Category: Health Care
Posted: 01/31/09 13:34
by Dave Mindeman
The terminology and references to the health care debate always gets lost in assumptions and inaccurate comparisons. As we sink deeper into an economic nightmare, health care should come to the forefront -- because fixing it can speed up our economic recovery.
My perspective comes from two things: I am a pharmacist and see health care issues up close....and my wife has a chronic illness that requires constant insurance involvement. Secondly, I have come to believe strongly in the single payer solution. And as I discuss some of these things, you will see why.
Right now, I want to discuss the daily grind that providers deal with regarding insurance issues. Most of my references are going to involve PBM's (Pharmacy Benefit Managers) -- Doctors and hospitals have more issues but have to deal with PBM's as well.
Several years ago, PBM carriers were touted as an answer to skyrocketing health care costs. They would reduce costs by making claims and benefits more efficient. And at first, they did slow some of the escalating costs. Briefly. But they very quickly reversed that trend as profit motives required more squeezing of providers and patients.
Here are a few of the ways PBM's have complicated health care:
DUR (Drug Utilization Reviews) -- In theory, this should have added to health care quality. What it is supposed to do is examine a drug claim and compare it to recent claims for the same patient to look for drug incompatibilities, overuse, and dosage problems. Pharmacies have their own internal checks but with patients filling prescriptions at multiple locations, it can be hard to keep track of a patient's history.
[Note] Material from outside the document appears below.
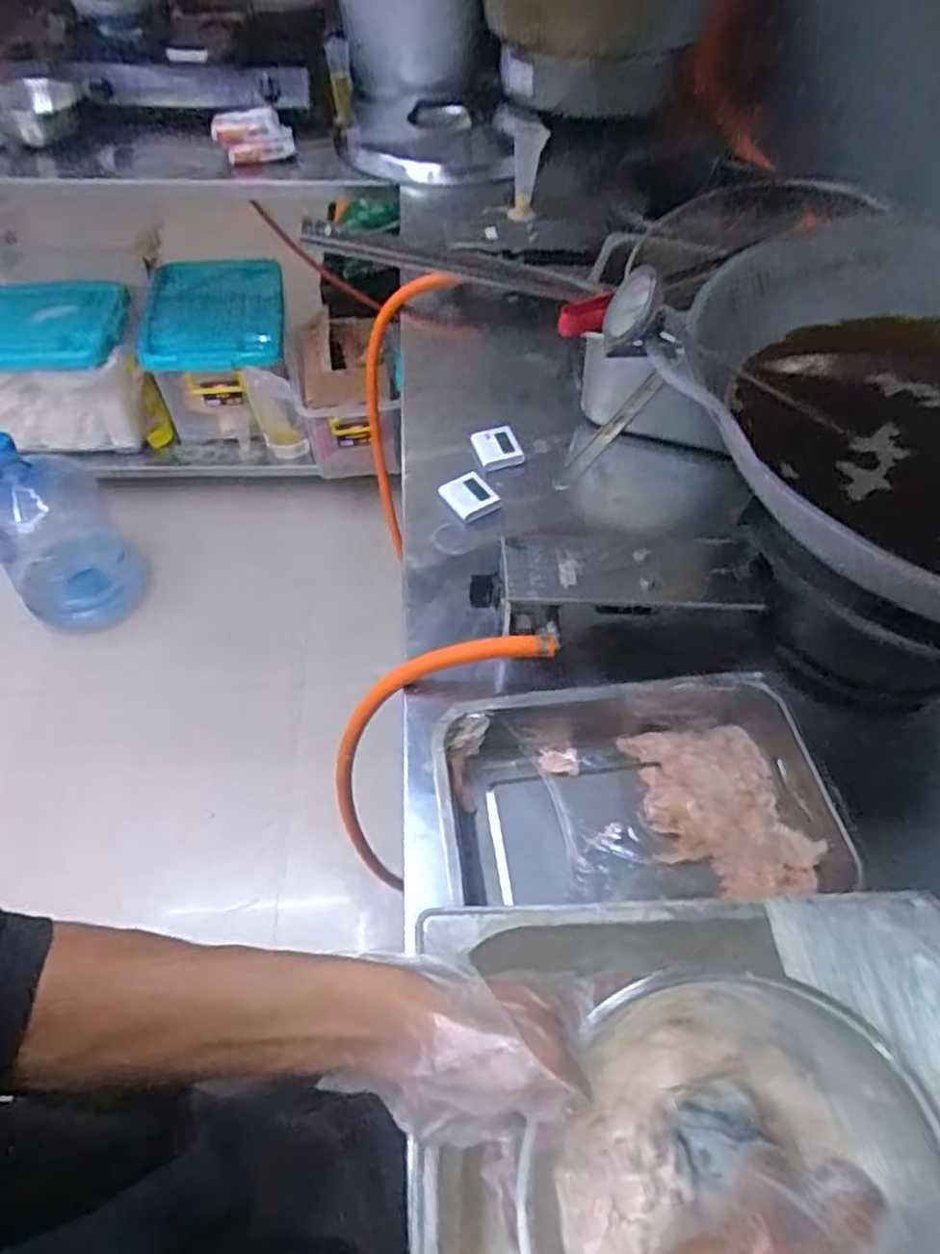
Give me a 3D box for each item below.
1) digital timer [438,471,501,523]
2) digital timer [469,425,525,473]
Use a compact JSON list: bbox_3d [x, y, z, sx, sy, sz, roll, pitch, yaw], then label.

But, although well intended, DUR has ended up adding to costs.
Here is an example: A woman brought me a prescription for a rather high dose of Warfarin -- a blood thinner. The dose was higher than recommended on a normal basis, but this patient had a special situation and the doctor insisted that the dose was correct. The insurance carrier blocked me from filling the presciption citing a DUR violation. After calling the insurance company, they told me the remedy would be a prior authorization application (you will be hearing a lot about prior authorization). In order to obtain an override in this manner, the Doctor (not the pharmacy which had already done the calls and verification) would have to submit a PA request. So, the doctor calls the insurance company and files a form -- a review board decides whether the reason is sufficient and if they agree, they authorize the claim. Notice that the review board...not the doctor... has the final say. One more thing, this woman had obtained a prior authorization for this dosage in 2008; however, her place of employment had changed the plan with this carrier (same insurance company, just a different plan) which invalidated the previous prior authorization and required everyone to go through the whole process again.
Efficient?
Refill Too Soon -- Again, for well intentioned reasons, this method of denying a claim is meant to evaluate whether or not a patient is overusing a medication. Unfortunately, most insurance carriers don't seem to understand that patients do go on vacation, or sometimes lose bottles, drop pills down the sink by mistake, or have changes in dosage by the doctor. So, the pharmacy has to call the insurance company and obtain an override. The request is usually granted -- but the hoops must be jumped through so that the carrier can document such events. Some carriers will "allow" only two such events within a year -- if a third time is required, the patient either pays cash or goes without. In addition, everytime this call is made requires long phone waits on hold with the carrier. Time wasted -- administrative costs added.
Non-Formulary Drug -- Here is another example of care being controlled by the insurance. Doctors often prescribe a specific drug for a course of treatment, but the insurance company has decided that a "less expensive" therapeutic equilavent is the preferred drug. Preferred drugs are put on a "formulary" list. The non-preferred drugs may still be allowed but have to go through a prior authorization process. The Doctor has to provide a reason for using that particular brand. Often, the only reason the insurance carrier prefers one drug over another is that the preferred has a generic alternative which will greatly reduce the cost to the insurance company. One extreme example of this is that I had a patient that needed to use the brand name Zocor for cholesterol. The insurance required that the generic be used, however, this patient had a reaction to the tablet color dyes of any the generics we could get. After several weeks of haggling, the insurance carrier allowed the brand product but reduced the pharmacy reimbursement to the point that we lost money every time this person had the Zocor filled.
These are just some examples of how insurance carriers control health care in America. Doctors, Dentists, and Hospitals have other stories to tell I am sure.
I'll be going over additional problems with the so-called "competitive health care model" in future posts..... as well as why single payer can improve the situation immensely.
Health care is being held hostage by a system that has too many complications and rules. If we are to compete in a global market, one area that we are losing badly in, is health care.
Maybe we can overcome our economic issues -- but without fixing health care, we will only get dragged down again.